Leave out the pictures and give back all the entries exactly as written.

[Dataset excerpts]
——
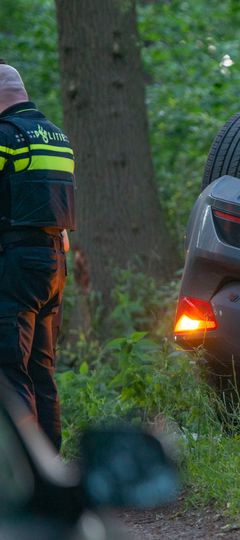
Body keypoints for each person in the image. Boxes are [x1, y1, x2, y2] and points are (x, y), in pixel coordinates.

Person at [0, 62, 74, 452]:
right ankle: (51, 460)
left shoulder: (5, 136)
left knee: (10, 367)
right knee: (40, 369)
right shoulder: (57, 136)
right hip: (53, 265)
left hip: (15, 265)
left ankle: (27, 471)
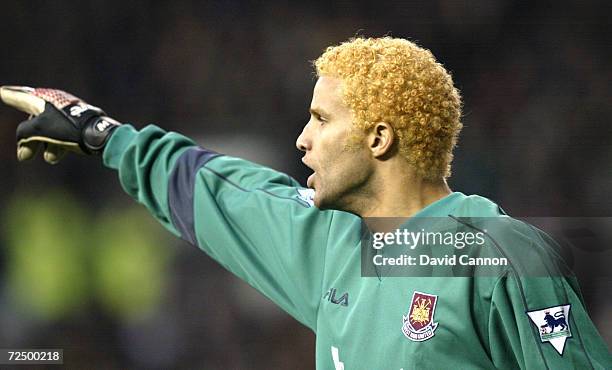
——
▶ **Your response**:
Body keypoints for each person in the image. Boxes are [x1, y1, x2, y2] and points are (x, y), in pixel coordinates.

Person at [0, 62, 74, 452]:
right ankle: (51, 460)
left shoulder: (5, 136)
left knee: (10, 367)
right knee: (40, 369)
right shoulder: (57, 136)
right hip: (53, 265)
left hip: (15, 265)
left ankle: (27, 471)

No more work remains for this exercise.